» **WHAT TO WORK ON**
Return each line of text in the data below word for word, leaving out the pictures.

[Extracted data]
= Beginning of Section =
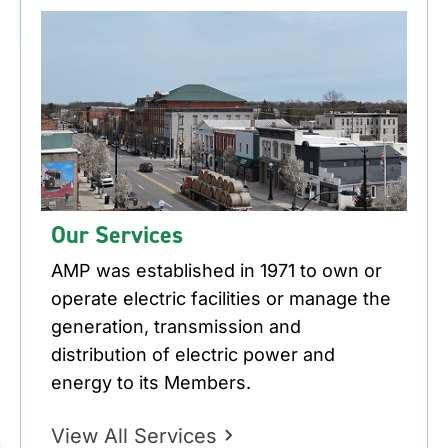
Our Services
AMP was established in 1971 to own or
operate electric facilities or manage the
generation, transmission and
distribution of electric power and
energy to its Members.
View All Services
= End of Section =
» **RESULT OF THIS TASK**
Our Services
AMP was established in 1971 to own or
operate electric facilities or manage the
generation, transmission and
distribution of electric power and
energy to its Members.
View All Services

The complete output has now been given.